TEXT SHOWN —
——————
Okay guys I don't understand "BORG". :surprise: :laugh2:


----------



## Cherryville Chuck (Sep 28, 2010)

Big Orange box store.


----------



## hawkeye10 (Jul 28, 2015)

Cherryville Chuck said:


> Big Orange box store.


Sometimes things just go right over the top of my head. :surprise:


----------



## Knothead47 (Feb 10, 2010)

Old credit card or gift card from one of a store will do the job and not scratch the finish. I used them to take epoxy off fishing rods. Walmart and others have free gift cards- no need to activate it.


----------



## hawkeye10 (Jul 28, 2015)

Knothead47 said:


> Old credit card or gift card from one of a store will do the job and not scratch the finish. I used them to take epoxy off fishing rods. Walmart and others have free gift cards- no need to activate it.


Good idea John. :smile:


----------



## woodworker47 (Dec 19, 2008)

I did my bathtub with a razor blade held flat and a lot of patience. Spoke with a silicone manufacturer in Ky and was advised that they had a remover they used. Did not ask if I could purchase as I already had it removed.


----------



## OPG3 (Jan 9, 2011)

Actually,

Not to correct a Very Good Friend, but: *BORG* = *B*ig *O*range *R*etail *G*iant

The "Orange" comes from Home Depot, but there's also Lowe's, Menard's, Costco & Wal*Mart

Otis Guillebeau from Auburn, Georgia


----------



## roxanne562001 (Feb 5, 2012)

I used to own a pet store and repaired several aquariums for customers. They use clear silicon adhesive. I always used acetone to remove the dried on adhesive from the glass after scraping with a razor blade. It had to be perfectly clean to get good adhesion. Acetone cut the dried silicone pretty well. You may want to test a small spot on the fiberglass because I think it is a solvent for that also. I don't think it will bother the fiberglass once it is cured.
Good luck.
Roxanne


----------



## DesertRatTom (Jul 3, 2012)

I've done this several times and the plastic scraper works well, with finger rubbing the stubborn spots. I've seen some solvents that soften up the stuff, but then you can't peel if off.

If you are installing the curved shower curtain rod, make sure you install it into a stud, and that it is level before you screw it in place. Those rods are defying gravity, and if someone pulls on a curtain that isn't snug in a stud, it will sag. Don't buy cheap (flimsy) hardware, you'll regret it pretty quickly. Use long, very strong screws.
——————
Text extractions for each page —
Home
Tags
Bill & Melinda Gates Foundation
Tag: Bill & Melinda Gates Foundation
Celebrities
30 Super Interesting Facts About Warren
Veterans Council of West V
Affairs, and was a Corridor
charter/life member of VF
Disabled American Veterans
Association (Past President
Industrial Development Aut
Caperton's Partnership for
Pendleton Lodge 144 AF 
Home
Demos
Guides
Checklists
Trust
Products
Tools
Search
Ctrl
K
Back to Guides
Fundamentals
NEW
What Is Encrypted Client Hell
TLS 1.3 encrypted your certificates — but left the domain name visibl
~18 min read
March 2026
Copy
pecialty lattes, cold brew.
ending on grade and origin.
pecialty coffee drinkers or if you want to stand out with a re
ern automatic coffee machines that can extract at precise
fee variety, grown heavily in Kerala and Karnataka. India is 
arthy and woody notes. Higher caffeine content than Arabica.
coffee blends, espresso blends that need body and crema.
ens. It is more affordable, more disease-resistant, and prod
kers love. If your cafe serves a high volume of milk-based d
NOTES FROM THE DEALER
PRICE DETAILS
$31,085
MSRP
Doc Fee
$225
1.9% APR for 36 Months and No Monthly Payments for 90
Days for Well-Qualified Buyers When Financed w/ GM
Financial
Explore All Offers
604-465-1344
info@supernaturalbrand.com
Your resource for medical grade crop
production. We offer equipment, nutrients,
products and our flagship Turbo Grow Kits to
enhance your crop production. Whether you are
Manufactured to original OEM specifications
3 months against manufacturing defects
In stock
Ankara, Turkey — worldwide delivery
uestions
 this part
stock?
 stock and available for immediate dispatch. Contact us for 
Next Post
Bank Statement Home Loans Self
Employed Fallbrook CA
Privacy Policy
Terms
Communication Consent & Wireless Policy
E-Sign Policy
——————
REQUIREMENT A — In the forum thread, what did roxanne562001 use to remove dried adhesive from aquarium glass after scraping it with a razor blade?
REQUIREMENT B — Return everything in the forum thread from "Not to correct" down to "it is cured.".

EXERCISE RESULT A — Acetone.

EXERCISE RESULT B —
Not to correct a Very Good Friend, but: *BORG* = *B*ig *O*range *R*etail *G*iant

The "Orange" comes from Home Depot, but there's also Lowe's, Menard's, Costco & Wal*Mart

Otis Guillebeau from Auburn, Georgia


----------



## roxanne562001 (Feb 5, 2012)

I used to own a pet store and repaired several aquariums for customers. They use clear silicon adhesive. I always used acetone to remove the dried on adhesive from the glass after scraping with a razor blade. It had to be perfectly clean to get good adhesion. Acetone cut the dried silicone pretty well. You may want to test a small spot on the fiberglass because I think it is a solvent for that also. I don't think it will bother the fiberglass once it is cured.